5. How will customers interact with Card Creator?

On to the big question, what will Card Creator mean for customers? 

Card Creator will dramatically increase the amount of flexibility customers can expect from their data. With our new Card Creator, customers will be able to build the exact reports they want in the same way they would build a pivot table in Excel. The magic is that the data will already be there, they will be able to query it in the same fast and accessible way they’ve come to expect with Tenzo. 

But what happens when you make these cards? Well, thanks to our new dashboard creator, users will be able to assign these cards to customised dashboards. These dashboards will look just like the overview page we have today except that you’ll be able to make as many as you want and customise them to your heart’s content. 

Customer flexibility

These dashboards also have permissions set to each of them, so you could give access to whoever you would like within your business. Plus, you’ll be able to share these dashboards in email – and unlike how it is currently where you need to follow a link through to the Tenzo app to be able to view a card if you share, emails will display all the cards from the dashboard.

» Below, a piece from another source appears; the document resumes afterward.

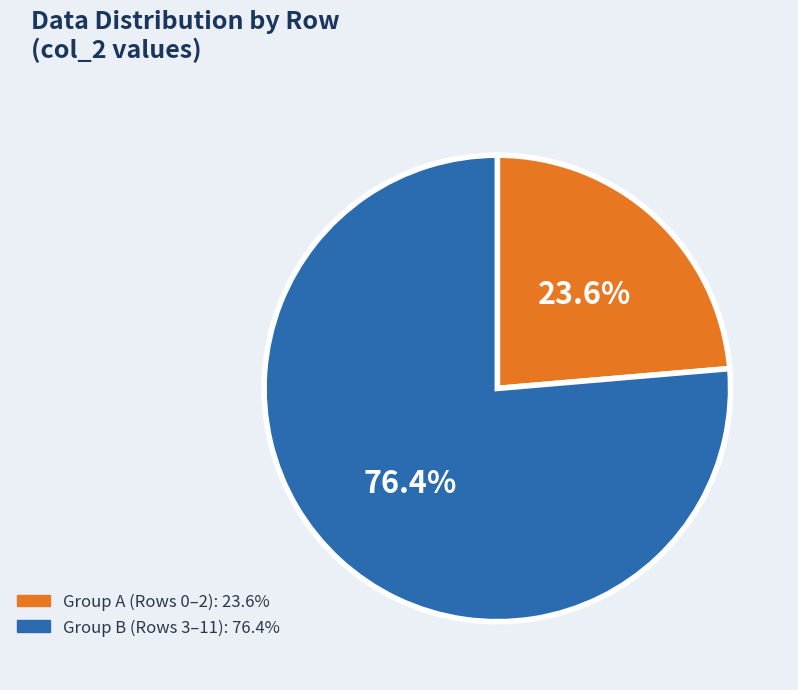

Count the number of slices in the pie.

2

Observant users will notice that these dashboards and new cards are already in use in the Employee Dashboard.  

Employee dashboard

This is also part of our new alerts and email reports infrastructure (more on that to come).

6. When can I get my hands on Card Creator?

We’re already testing out our new cards on the recently revamped Employee Dashboard as well as some more advanced sales reporting. Card Creator will initially be used by Customer Success at Tenzo to create all new cards for Alpha testing. This is to test that all is working well before we release it to admin-level users. We’ll then release a Beta version to be tested by actual users – get in touch if you want to be involved! Once we’re sure everything is running as smoothly as possible, it will be released to all users.